WHAT YOU ARE ASKED TO DO: The answer must be an exact copy of the lines from the one containing "SSH Public Key Authentication Mode: ........... Enabled" through the final line of the material, both included, and nothing else.

RECORDS FOR THE TASK:
################

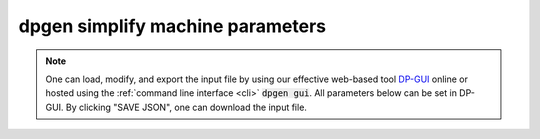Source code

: dpgen simplify machine parameters
=================================

.. note::
   One can load, modify, and export the input file by using our effective web-based tool `DP-GUI <https://deepmodeling.com/dpgui/input/dpgen-simplify-machine>`_ online or hosted using the :ref:`command line interface <cli>` :code:`dpgen gui`. All parameters below can be set in DP-GUI. By clicking "SAVE JSON", one can download the input file.

.. dargs::
   :module: dpgen.simplify.arginfo
   :func: simplify_mdata_arginfo
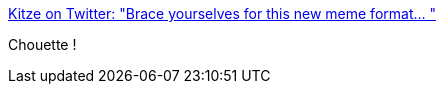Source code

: :jbake-type: post
:jbake-status: published
:jbake-title: Kitze on Twitter: "Brace yourselves for this new meme format… "
:jbake-tags: humour,mème,_mois_mai,_année_2018
:jbake-date: 2018-05-25
:jbake-depth: ../
:jbake-uri: shaarli/1527222867000.adoc
:jbake-source: https://nicolas-delsaux.hd.free.fr/Shaarli?searchterm=https%3A%2F%2Ftwitter.com%2Fthekitze%2Fstatus%2F999549624598884353&searchtags=humour+m%C3%A8me+_mois_mai+_ann%C3%A9e_2018
:jbake-style: shaarli

https://twitter.com/thekitze/status/999549624598884353[Kitze on Twitter: "Brace yourselves for this new meme format… "]

Chouette !
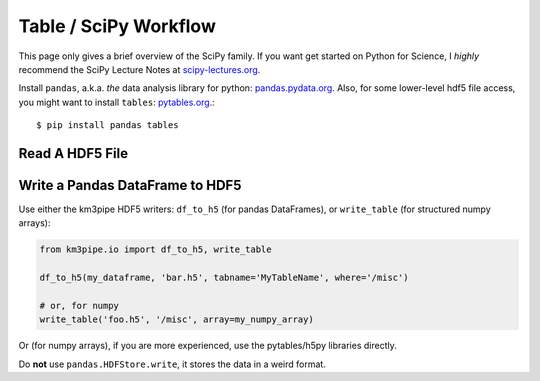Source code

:Table / SciPy Workflow
======================

This page only gives a brief overview of the SciPy family.
If you want get started on Python for Science, I *highly* recommend the
SciPy Lecture Notes at `scipy-lectures.org <http://www.scipy-lectures.org/>`_.

Install ``pandas``, a.k.a. *the* data analysis library for python:
`pandas.pydata.org <http://http://pandas.pydata.org/>`_. Also, for some 
lower-level hdf5 file access, you might want to install ``tables``: `pytables.org <www.pytables.org>`_.::

    $ pip install pandas tables

Read A HDF5 File
----------------


Write a Pandas DataFrame to HDF5
--------------------------------

Use either the km3pipe HDF5 writers: ``df_to_h5`` (for pandas DataFrames), 
or ``write_table`` (for structured numpy arrays):

.. code-block:: python

    from km3pipe.io import df_to_h5, write_table

    df_to_h5(my_dataframe, 'bar.h5', tabname='MyTableName', where='/misc')

    # or, for numpy
    write_table('foo.h5', '/misc', array=my_numpy_array)

Or (for numpy arrays), if you are more experienced, use the pytables/h5py libraries directly.

Do **not** use ``pandas.HDFStore.write``, it stores the data in a weird format.
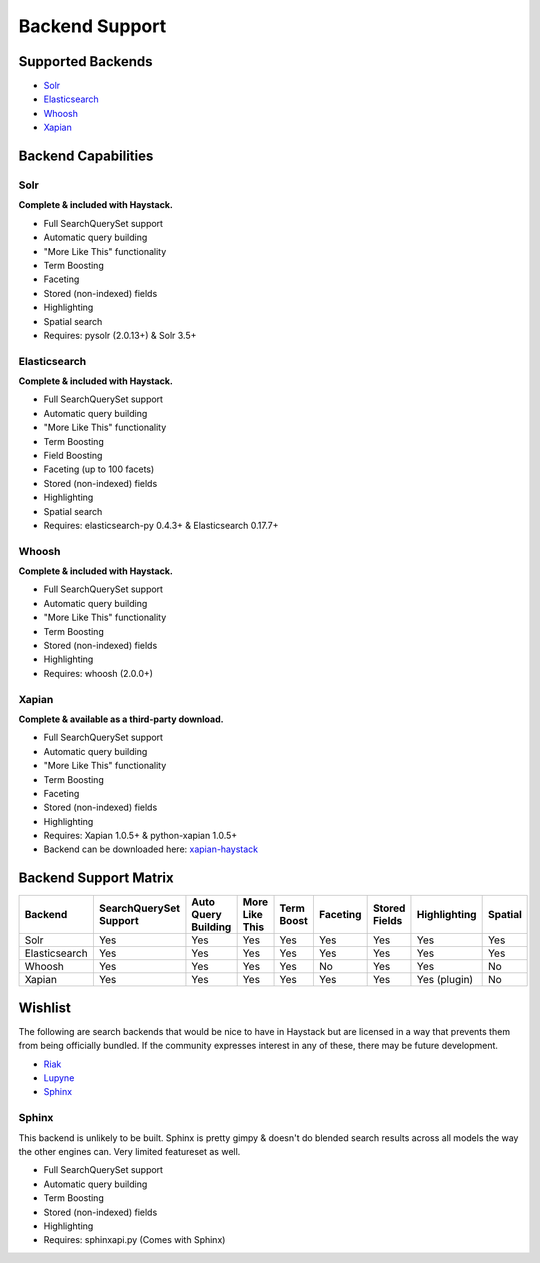 .. _ref-backend-support:

===============
Backend Support
===============


Supported Backends
==================

* Solr_
* Elasticsearch_
* Whoosh_
* Xapian_

.. _Solr: http://lucene.apache.org/solr/
.. _Elasticsearch: http://elasticsearch.org/
.. _Whoosh: https://bitbucket.org/mchaput/whoosh/
.. _Xapian: http://xapian.org/


Backend Capabilities
====================

Solr
----

**Complete & included with Haystack.**

* Full SearchQuerySet support
* Automatic query building
* "More Like This" functionality
* Term Boosting
* Faceting
* Stored (non-indexed) fields
* Highlighting
* Spatial search
* Requires: pysolr (2.0.13+) & Solr 3.5+

Elasticsearch
-------------

**Complete & included with Haystack.**

* Full SearchQuerySet support
* Automatic query building
* "More Like This" functionality
* Term Boosting
* Field Boosting
* Faceting (up to 100 facets)
* Stored (non-indexed) fields
* Highlighting
* Spatial search
* Requires: elasticsearch-py 0.4.3+ & Elasticsearch 0.17.7+

Whoosh
------

**Complete & included with Haystack.**

* Full SearchQuerySet support
* Automatic query building
* "More Like This" functionality
* Term Boosting
* Stored (non-indexed) fields
* Highlighting
* Requires: whoosh (2.0.0+)

Xapian
------

**Complete & available as a third-party download.**

* Full SearchQuerySet support
* Automatic query building
* "More Like This" functionality
* Term Boosting
* Faceting
* Stored (non-indexed) fields
* Highlighting
* Requires: Xapian 1.0.5+ & python-xapian 1.0.5+
* Backend can be downloaded here: `xapian-haystack <http://github.com/notanumber/xapian-haystack/>`_

Backend Support Matrix
======================

+----------------+------------------------+---------------------+----------------+------------+----------+---------------+--------------+---------+
| Backend        | SearchQuerySet Support | Auto Query Building | More Like This | Term Boost | Faceting | Stored Fields | Highlighting | Spatial |
+================+========================+=====================+================+============+==========+===============+==============+=========+
| Solr           | Yes                    | Yes                 | Yes            | Yes        | Yes      | Yes           | Yes          | Yes     |
+----------------+------------------------+---------------------+----------------+------------+----------+---------------+--------------+---------+
| Elasticsearch  | Yes                    | Yes                 | Yes            | Yes        | Yes      | Yes           | Yes          | Yes     |
+----------------+------------------------+---------------------+----------------+------------+----------+---------------+--------------+---------+
| Whoosh         | Yes                    | Yes                 | Yes            | Yes        | No       | Yes           | Yes          | No      |
+----------------+------------------------+---------------------+----------------+------------+----------+---------------+--------------+---------+
| Xapian         | Yes                    | Yes                 | Yes            | Yes        | Yes      | Yes           | Yes (plugin) | No      |
+----------------+------------------------+---------------------+----------------+------------+----------+---------------+--------------+---------+


Wishlist
========

The following are search backends that would be nice to have in Haystack but are
licensed in a way that prevents them from being officially bundled. If the
community expresses interest in any of these, there may be future development.

* Riak_
* Lupyne_
* Sphinx_

.. _Riak: http://www.basho.com/
.. _Lupyne: http://code.google.com/p/lupyne/
.. _Sphinx: http://www.sphinxsearch.com/


Sphinx
------

This backend is unlikely to be built. Sphinx is pretty gimpy & doesn't do
blended search results across all models the way the other engines can.
Very limited featureset as well.

* Full SearchQuerySet support
* Automatic query building
* Term Boosting
* Stored (non-indexed) fields
* Highlighting
* Requires: sphinxapi.py (Comes with Sphinx)
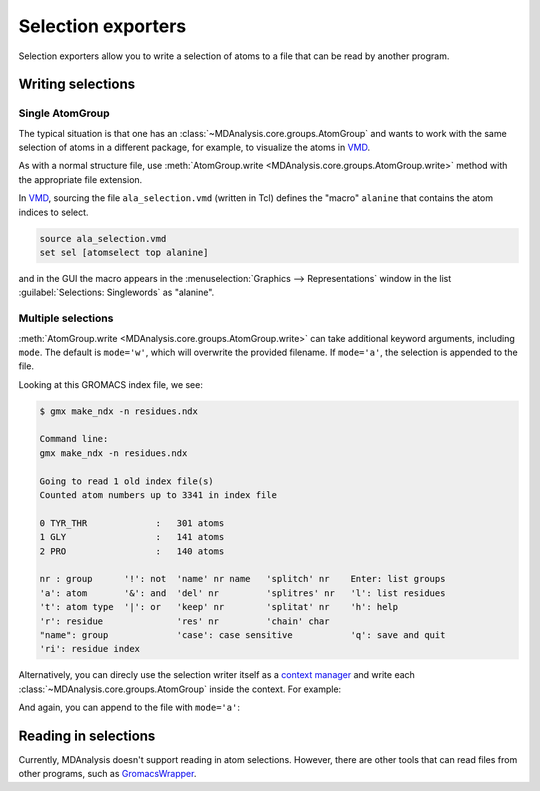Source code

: 
.. -*- coding: utf-8 -*-
.. _selection-exporters-label:

===================
Selection exporters
===================

Selection exporters allow you to write a selection of atoms to a file that can be read by another program. 

.. table:: Supported selection exporters

    .. include:: selection_exporter_formats.txt

Writing selections
==================

Single AtomGroup
----------------

The typical situation is that one has an
:class:`~MDAnalysis.core.groups.AtomGroup` and wants to work with the
same selection of atoms in a different package, for example, to
visualize the atoms in VMD_. 

.. ipython:: python

    import MDAnalysis as mda
    from MDAnalysis.tests.datafiles import PDB
    u = mda.Universe(PDB)
    ag = u.select_atoms('resname ALA')

As with a normal structure file, use :meth:`AtomGroup.write <MDAnalysis.core.groups.AtomGroup.write>` method with the appropriate file extension.

.. ipython:: python

    ag.write("ala_selection.vmd", name="alanine")

In VMD_, sourcing the file ``ala_selection.vmd`` (written in Tcl) defines the "macro" ``alanine`` that contains the atom indices to select.

.. code-block:: tcl

    source ala_selection.vmd
    set sel [atomselect top alanine]

and in the GUI the macro appears in the :menuselection:`Graphics -->
Representations` window in the list :guilabel:`Selections: Singlewords` as
"alanine".

Multiple selections
-------------------

:meth:`AtomGroup.write <MDAnalysis.core.groups.AtomGroup.write>` can take additional keyword arguments, including ``mode``. The default is ``mode='w'``, which will overwrite the provided filename. If ``mode='a'``, the selection is appended to the file.

.. ipython:: python

    u.select_atoms('resname T*').write('residues.ndx',
                                       name='TYR_THR',
                                       mode='a')
    u.select_atoms('resname GLY').write('residues.ndx', 
                                        name='GLY', 
                                        mode='a')
    u.select_atoms('resname PRO').write('residues.ndx', 
                                        name='PRO', 
                                        mode='a')

Looking at this GROMACS index file, we see:

.. code-block:: console

    $ gmx make_ndx -n residues.ndx

    Command line:
    gmx make_ndx -n residues.ndx

    Going to read 1 old index file(s)
    Counted atom numbers up to 3341 in index file

    0 TYR_THR             :   301 atoms
    1 GLY                 :   141 atoms
    2 PRO                 :   140 atoms

    nr : group      '!': not  'name' nr name   'splitch' nr    Enter: list groups
    'a': atom       '&': and  'del' nr         'splitres' nr   'l': list residues
    't': atom type  '|': or   'keep' nr        'splitat' nr    'h': help
    'r': residue              'res' nr         'chain' char
    "name": group             'case': case sensitive           'q': save and quit
    'ri': residue index

Alternatively, you can direcly use the selection writer itself as a `context manager`_ and write each :class:`~MDAnalysis.core.groups.AtomGroup` inside the context. For example:

.. ipython:: python

    with mda.selections.gromacs.SelectionWriter('residues.ndx', mode='w') as ndx:
        ndx.write(u.select_atoms('resname T*'), 
                  name='TYR_THR')
        ndx.write(u.select_atoms('resname GLY'),
                  name='GLY')

And again, you can append to the file with ``mode='a'``:

.. ipython:: python

    with mda.selections.gromacs.SelectionWriter('residues.ndx', mode='a') as ndx:
        ndx.write(u.select_atoms('resname PRO'), 
                  name='PRO')


Reading in selections
=====================

Currently, MDAnalysis doesn't support reading in atom selections. However, there are other tools that can read files from other programs, such as `GromacsWrapper`_. 

.. _CHARMM: http://www.charmm.org
.. _Gromacs: http://www.gromacs.org
.. _VMD: http://www.ks.uiuc.edu/Research/vmd/
.. _PyMol: http://www.pymol.org
.. _Jmol: http://wiki.jmol.org/
.. _GromacsWrapper: https://gromacswrapper.readthedocs.io/en/latest/
.. _`context manager`: https://docs.python.org/3/reference/datamodel.html#context-managers
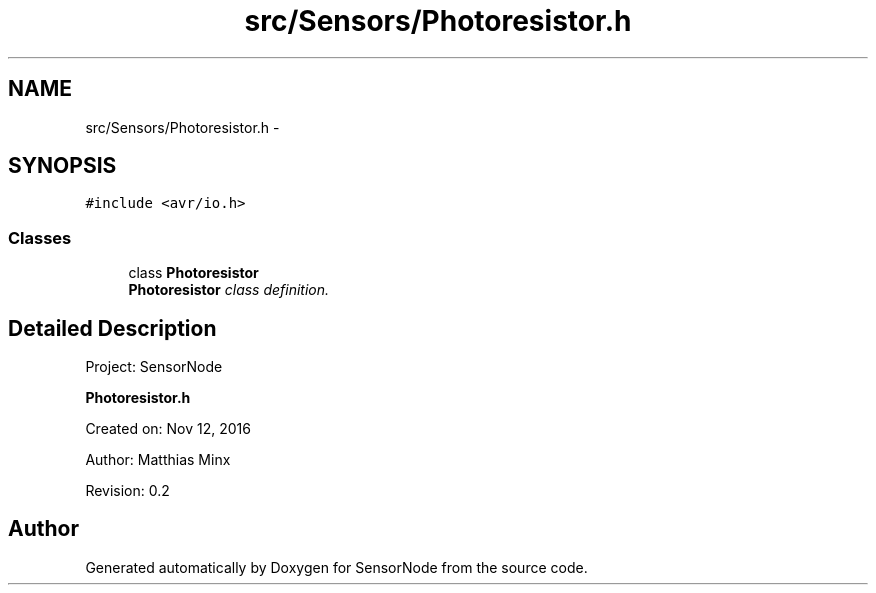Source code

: .TH "src/Sensors/Photoresistor.h" 3 "Mon Apr 3 2017" "Version 0.2" "SensorNode" \" -*- nroff -*-
.ad l
.nh
.SH NAME
src/Sensors/Photoresistor.h \- 
.SH SYNOPSIS
.br
.PP
\fC#include <avr/io\&.h>\fP
.br

.SS "Classes"

.in +1c
.ti -1c
.RI "class \fBPhotoresistor\fP"
.br
.RI "\fI\fBPhotoresistor\fP class definition\&. \fP"
.in -1c
.SH "Detailed Description"
.PP 
Project: SensorNode
.PP
\fBPhotoresistor\&.h\fP
.PP
Created on: Nov 12, 2016
.PP
Author: Matthias Minx
.PP
Revision: 0\&.2 
.SH "Author"
.PP 
Generated automatically by Doxygen for SensorNode from the source code\&.
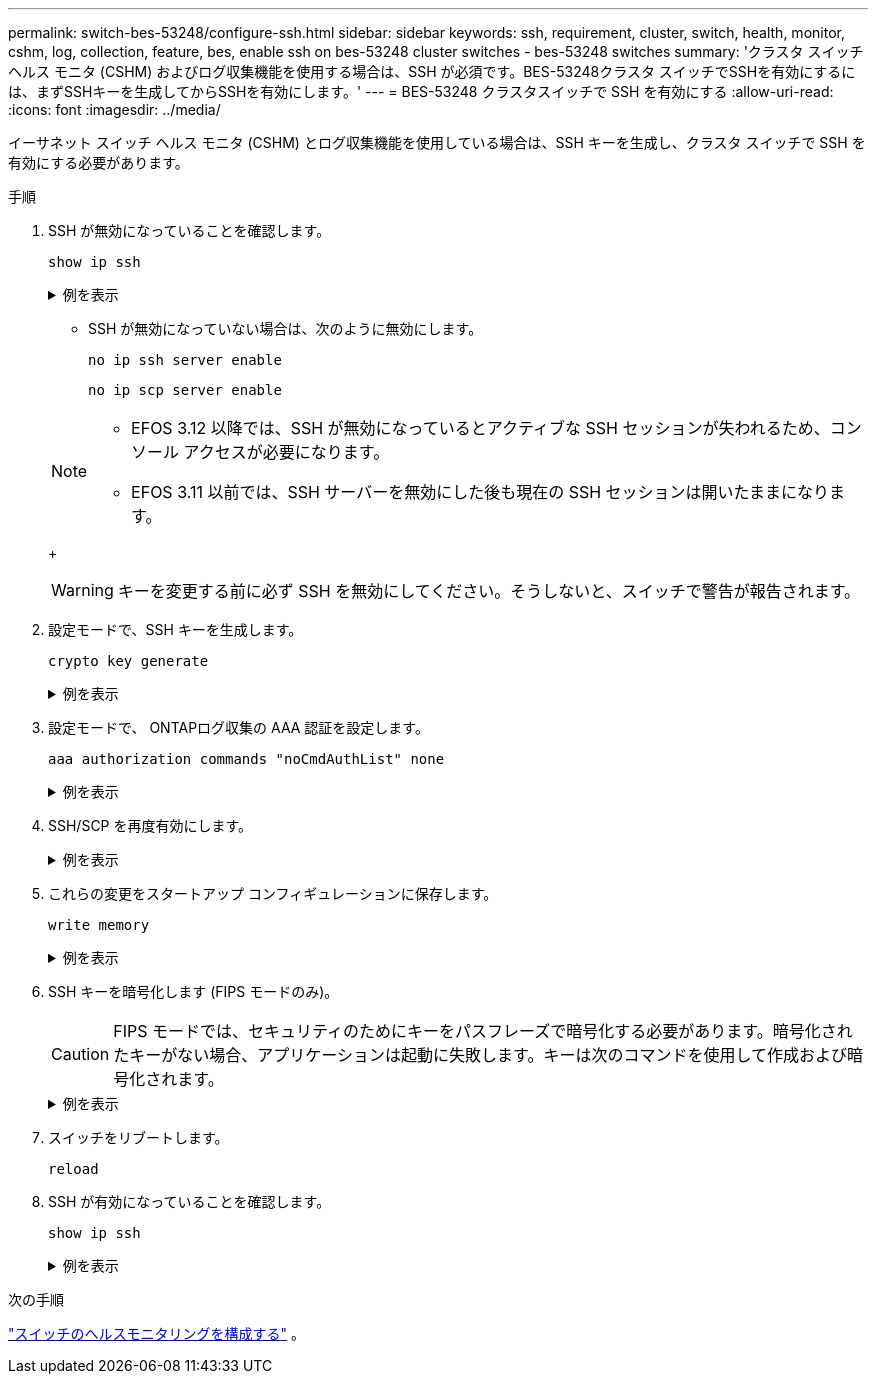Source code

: ---
permalink: switch-bes-53248/configure-ssh.html 
sidebar: sidebar 
keywords: ssh, requirement, cluster, switch, health, monitor, cshm, log, collection, feature, bes, enable ssh on bes-53248 cluster switches - bes-53248 switches 
summary: 'クラスタ スイッチ ヘルス モニタ (CSHM) およびログ収集機能を使用する場合は、SSH が必須です。BES-53248クラスタ スイッチでSSHを有効にするには、まずSSHキーを生成してからSSHを有効にします。' 
---
= BES-53248 クラスタスイッチで SSH を有効にする
:allow-uri-read: 
:icons: font
:imagesdir: ../media/


[role="lead"]
イーサネット スイッチ ヘルス モニタ (CSHM) とログ収集機能を使用している場合は、SSH キーを生成し、クラスタ スイッチで SSH を有効にする必要があります。

.手順
. SSH が無効になっていることを確認します。
+
`show ip ssh`

+
.例を表示
[%collapsible]
====
[listing, subs="+quotes"]
----
(switch)# *show ip ssh*

SSH Configuration

Administrative Mode: .......................... Disabled
SSH Port: ..................................... 22
Protocol Level: ............................... Version 2
SSH Sessions Currently Active: ................ 0
Max SSH Sessions Allowed: ..................... 5
SSH Timeout (mins): ........................... 5
Keys Present: ................................. DSA(1024) RSA(1024) ECDSA(521)
Key Generation In Progress: ................... None
SSH Public Key Authentication Mode: ........... Disabled
SCP server Administrative Mode: ............... Disabled
----
====
+
** SSH が無効になっていない場合は、次のように無効にします。
+
`no ip ssh server enable`

+
`no ip scp server enable`

+
[NOTE]
====
*** EFOS 3.12 以降では、SSH が無効になっているとアクティブな SSH セッションが失われるため、コンソール アクセスが必要になります。
*** EFOS 3.11 以前では、SSH サーバーを無効にした後も現在の SSH セッションは開いたままになります。


====
+

WARNING: キーを変更する前に必ず SSH を無効にしてください。そうしないと、スイッチで警告が報告されます。



. 設定モードで、SSH キーを生成します。
+
`crypto key generate`

+
.例を表示
[%collapsible]
====
[listing, subs="+quotes"]
----
(switch)# *config*

(switch) (Config)# *crypto key generate rsa*

Do you want to overwrite the existing RSA keys? (y/n): *y*


(switch) (Config)# *crypto key generate dsa*

Do you want to overwrite the existing DSA keys? (y/n): *y*


(switch) (Config)# *crypto key generate ecdsa 521*

Do you want to overwrite the existing ECDSA keys? (y/n): *y*
----
====
. 設定モードで、 ONTAPログ収集の AAA 認証を設定します。
+
`aaa authorization commands "noCmdAuthList" none`

+
.例を表示
[%collapsible]
====
[listing, subs="+quotes"]
----
(switch) (Config)# *aaa authorization commands "noCmdAuthList" none*
(switch) (Config)# *exit*
----
====
. SSH/SCP を再度有効にします。
+
.例を表示
[%collapsible]
====
[listing, subs="+quotes"]
----
(switch)# *ip ssh server enable*
(switch)# *ip scp server enable*
(switch)# *ip ssh pubkey-auth*
----
====
. これらの変更をスタートアップ コンフィギュレーションに保存します。
+
`write memory`

+
.例を表示
[%collapsible]
====
[listing, subs="+quotes"]
----
(switch)# *write memory*

This operation may take a few minutes.
Management interfaces will not be available during this time.
Are you sure you want to save? (y/n) *y*

Config file 'startup-config' created successfully.

Configuration Saved!
----
====
. SSH キーを暗号化します (FIPS モードのみ)。
+

CAUTION: FIPS モードでは、セキュリティのためにキーをパスフレーズで暗号化する必要があります。暗号化されたキーがない場合、アプリケーションは起動に失敗します。キーは次のコマンドを使用して作成および暗号化されます。

+
.例を表示
[%collapsible]
====
[listing, subs="+quotes"]
----
(switch) *configure*
(switch) (Config)# *crypto key encrypt write rsa passphrase _<passphase>_*

The key will be encrypted and saved on NVRAM.
This will result in saving all existing configuration also.
Do you want to continue? (y/n): *y*

Config file 'startup-config' created successfully.

(switch) (Config)# *crypto key encrypt write dsa passphrase _<passphase>_*

The key will be encrypted and saved on NVRAM.
This will result in saving all existing configuration also.
Do you want to continue? (y/n): *y*

Config file 'startup-config' created successfully.

(switch)(Config)# *crypto key encrypt write ecdsa passphrase _<passphase>_*

The key will be encrypted and saved on NVRAM.
This will result in saving all existing configuration also.
Do you want to continue? (y/n): *y*

Config file 'startup-config' created successfully.

(switch) (Config)# *end*
(switch)# *write memory*

This operation may take a few minutes.
Management interfaces will not be available during this time.
Are you sure you want to save? (y/n) *y*

Config file 'startup-config' created successfully.

Configuration Saved!
----
====
. スイッチをリブートします。
+
`reload`

. SSH が有効になっていることを確認します。
+
`show ip ssh`

+
.例を表示
[%collapsible]
====
[listing, subs="+quotes"]
----
(switch)# *show ip ssh*

SSH Configuration

Administrative Mode: .......................... Enabled
SSH Port: ..................................... 22
Protocol Level: ............................... Version 2
SSH Sessions Currently Active: ................ 0
Max SSH Sessions Allowed: ..................... 5
SSH Timeout (mins): ........................... 5
Keys Present: ................................. DSA(1024) RSA(1024) ECDSA(521)
Key Generation In Progress: ................... None
SSH Public Key Authentication Mode: ........... Enabled
SCP server Administrative Mode: ............... Enabled
----
====


.次の手順
link:../switch-cshm/config-overview.html["スイッチのヘルスモニタリングを構成する"] 。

################

RESULT OF THE TASK:
SSH Public Key Authentication Mode: ........... Enabled
SCP server Administrative Mode: ............... Enabled
----
====


.次の手順
link:../switch-cshm/config-overview.html["スイッチのヘルスモニタリングを構成する"] 。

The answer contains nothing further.